◆ **WHAT IS BEING ASKED**:
Keyword search on "approximately": report each line of the records that contains it.

◆ **THE RECORDS**:

● ● ● ●

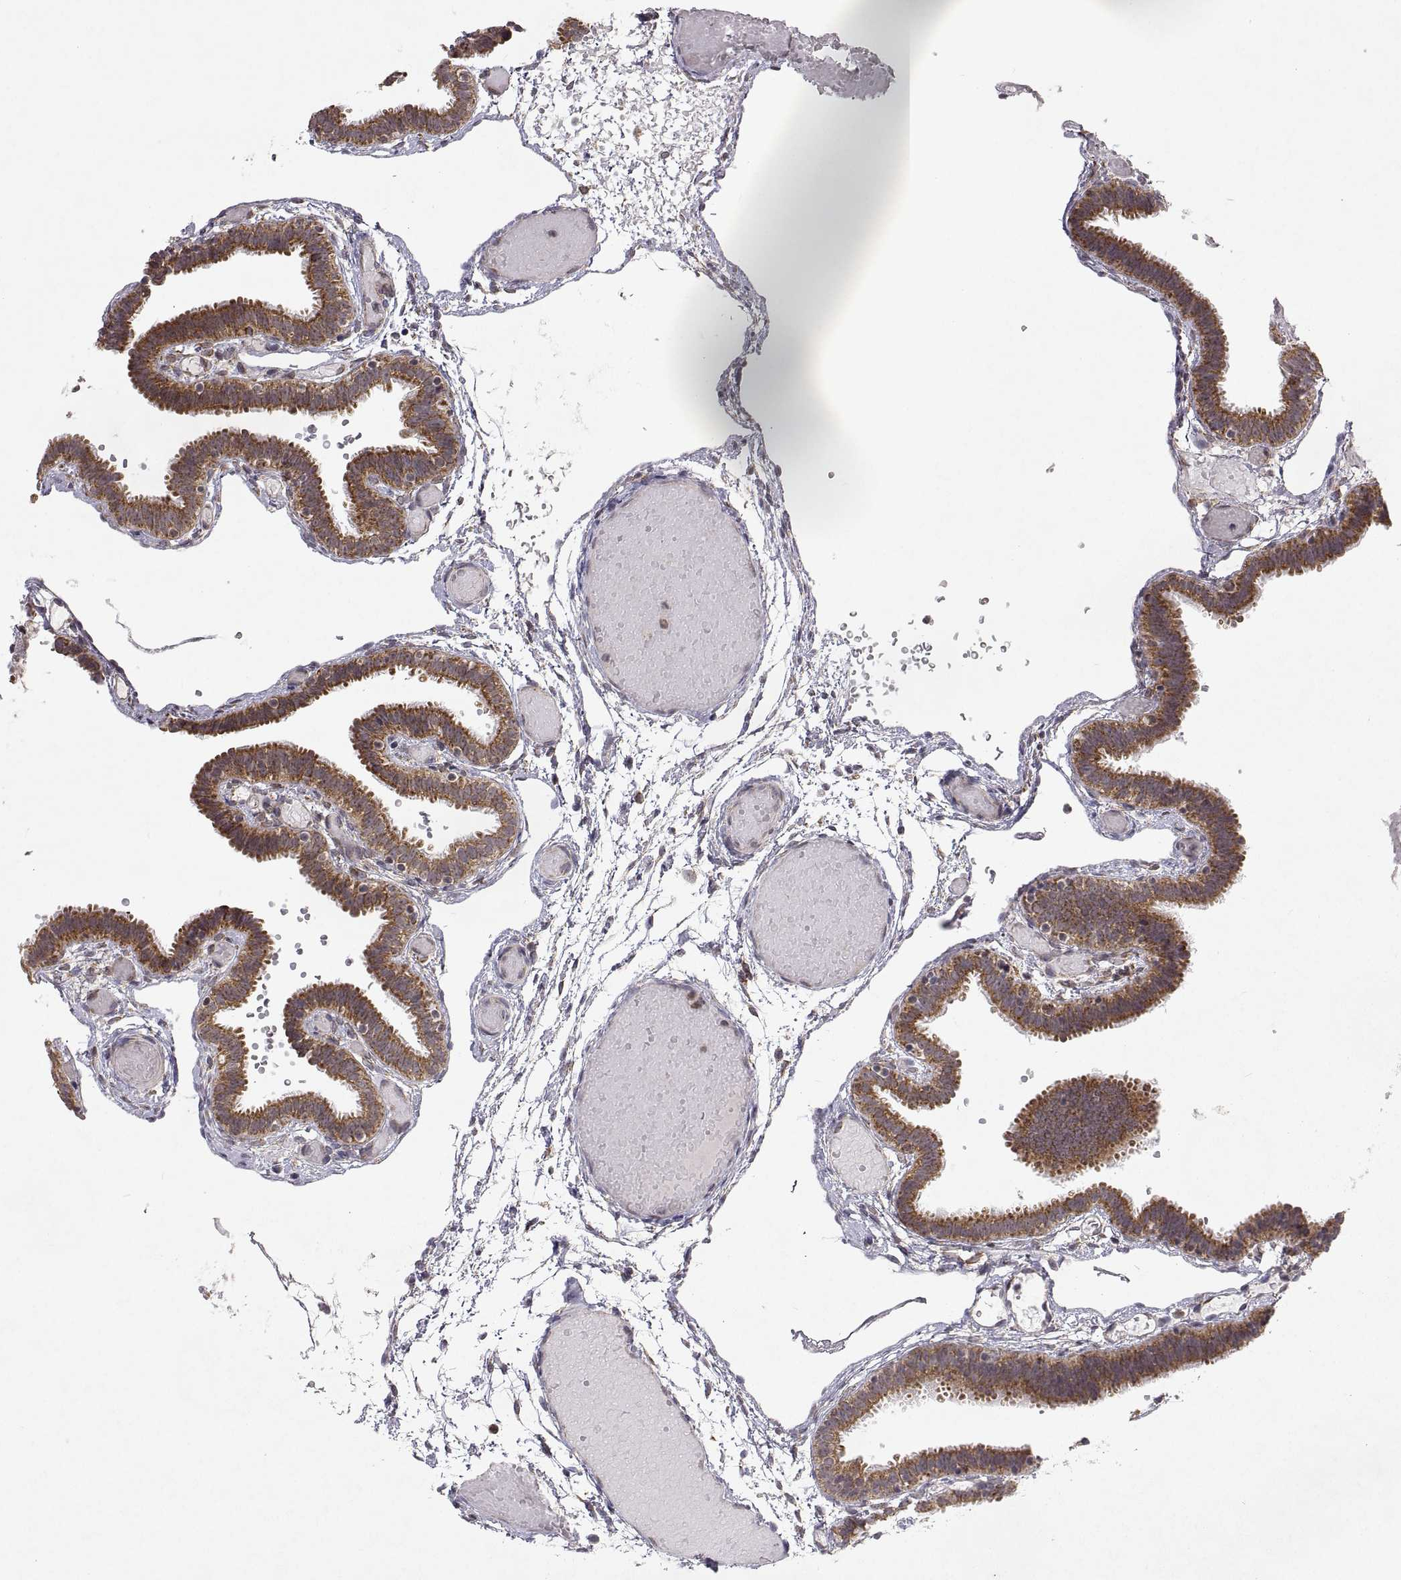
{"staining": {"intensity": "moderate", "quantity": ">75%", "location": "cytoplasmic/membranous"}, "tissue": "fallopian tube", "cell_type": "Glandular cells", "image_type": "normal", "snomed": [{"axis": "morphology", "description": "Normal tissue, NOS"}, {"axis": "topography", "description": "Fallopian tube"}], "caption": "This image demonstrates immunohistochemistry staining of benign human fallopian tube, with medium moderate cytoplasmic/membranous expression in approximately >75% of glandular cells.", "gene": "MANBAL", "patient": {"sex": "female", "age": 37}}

● ● ● ●

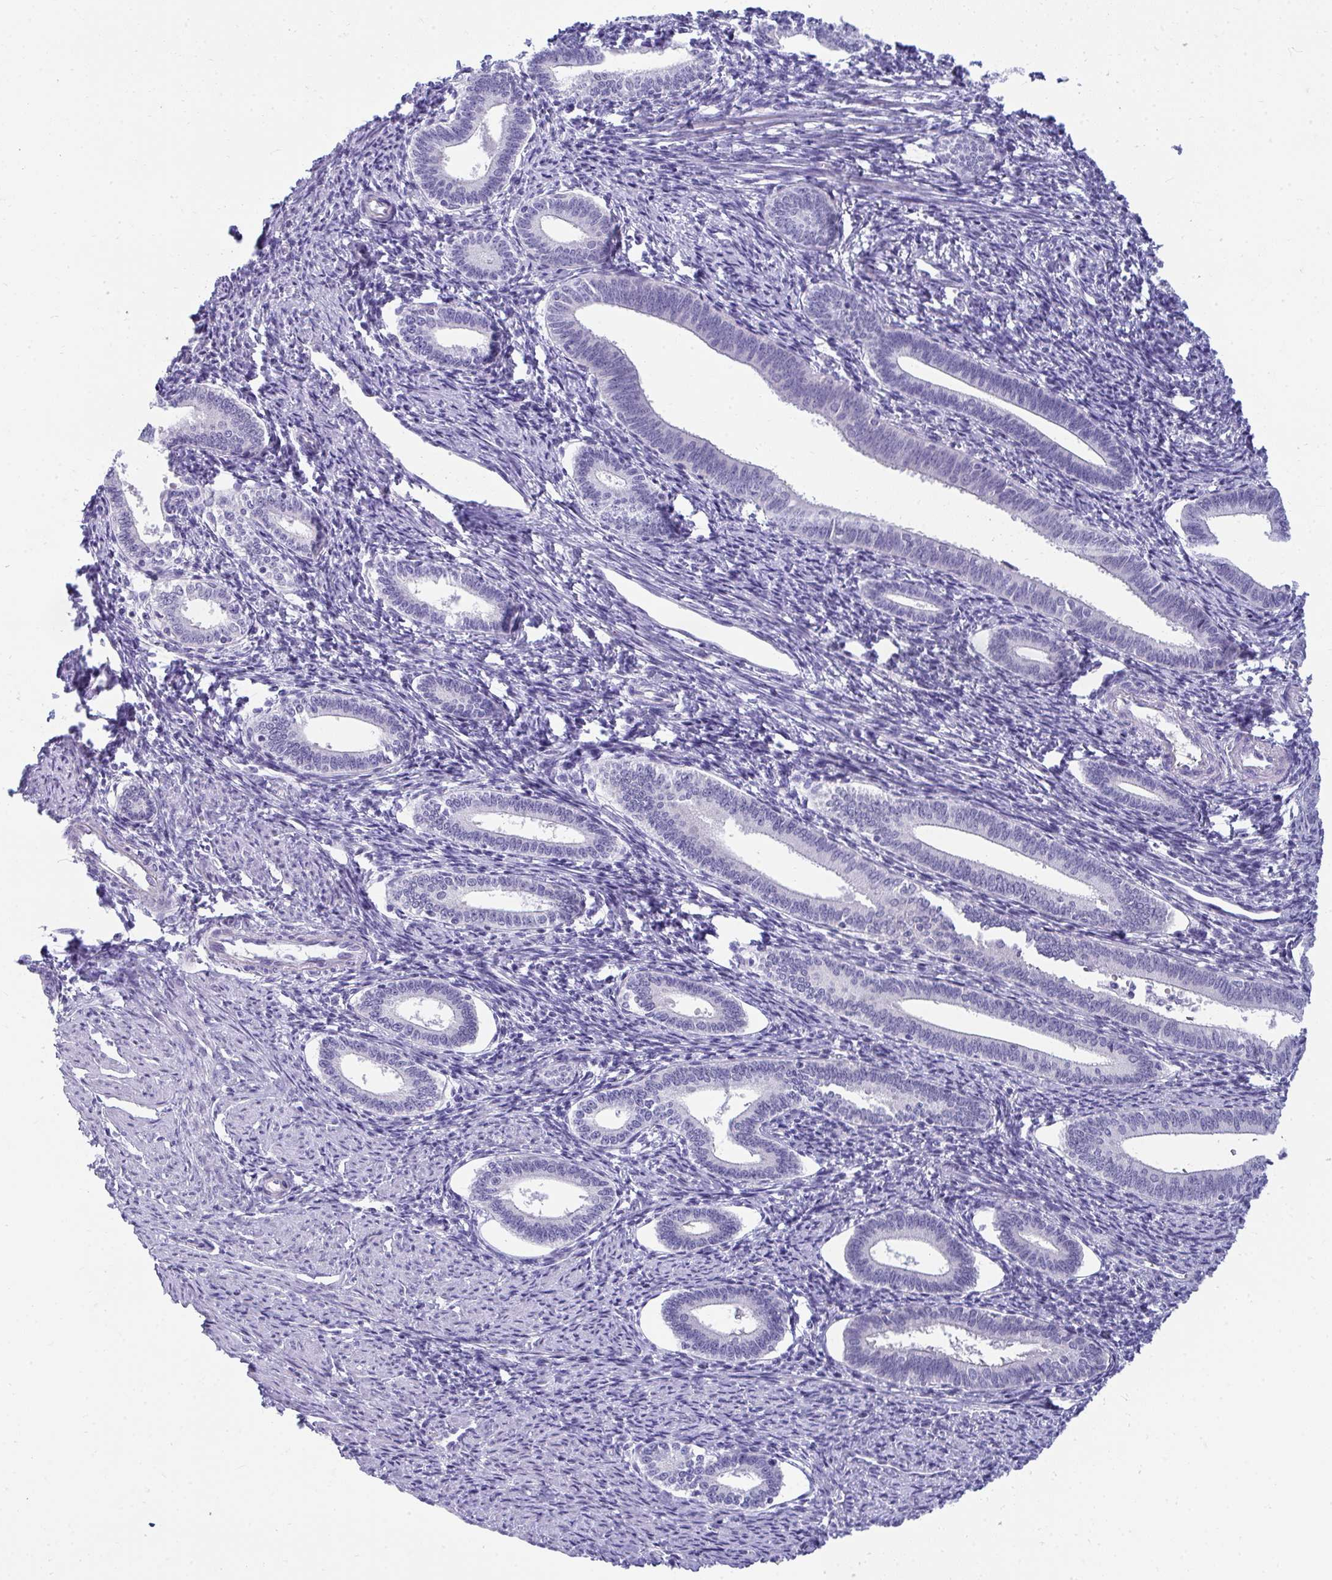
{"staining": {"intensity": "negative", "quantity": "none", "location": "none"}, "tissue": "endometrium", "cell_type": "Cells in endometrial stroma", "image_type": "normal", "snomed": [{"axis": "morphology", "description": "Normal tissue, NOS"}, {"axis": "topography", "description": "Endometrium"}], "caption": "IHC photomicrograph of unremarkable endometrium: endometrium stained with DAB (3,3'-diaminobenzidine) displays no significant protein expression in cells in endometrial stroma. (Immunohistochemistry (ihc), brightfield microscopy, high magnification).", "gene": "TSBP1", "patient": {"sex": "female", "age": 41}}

● ● ● ●

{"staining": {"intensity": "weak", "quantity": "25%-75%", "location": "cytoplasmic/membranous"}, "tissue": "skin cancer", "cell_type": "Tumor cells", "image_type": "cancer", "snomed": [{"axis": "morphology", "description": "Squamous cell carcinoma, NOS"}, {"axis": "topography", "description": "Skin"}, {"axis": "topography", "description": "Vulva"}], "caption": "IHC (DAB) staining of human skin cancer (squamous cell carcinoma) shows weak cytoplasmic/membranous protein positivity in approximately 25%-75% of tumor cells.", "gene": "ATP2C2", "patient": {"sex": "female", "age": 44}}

● ● ● ●

◆ **TASK ANSWER**:
{"staining": {"intensity": "moderate", "quantity": ">75%", "location": "cytoplasmic/membranous"}, "tissue": "fallopian tube", "cell_type": "Glandular cells", "image_type": "normal", "snomed": [{"axis": "morphology", "description": "Normal tissue, NOS"}, {"axis": "topography", "description": "Fallopian tube"}], "caption": "This image demonstrates immunohistochemistry staining of benign human fallopian tube, with medium moderate cytoplasmic/membranous expression in approximately >75% of glandular cells.", "gene": "MANBAL", "patient": {"sex": "female", "age": 37}}
{"staining": {"intensity": "weak", "quantity": "25%-75%", "location": "cytoplasmic/membranous"}, "tissue": "skin cancer", "cell_type": "Tumor cells", "image_type": "cancer", "snomed": [{"axis": "morphology", "description": "Squamous cell carcinoma, NOS"}, {"axis": "topography", "description": "Skin"}, {"axis": "topography", "description": "Vulva"}], "caption": "IHC (DAB) staining of human skin cancer (squamous cell carcinoma) shows weak cytoplasmic/membranous protein positivity in approximately 25%-75% of tumor cells.", "gene": "ATP2C2", "patient": {"sex": "female", "age": 44}}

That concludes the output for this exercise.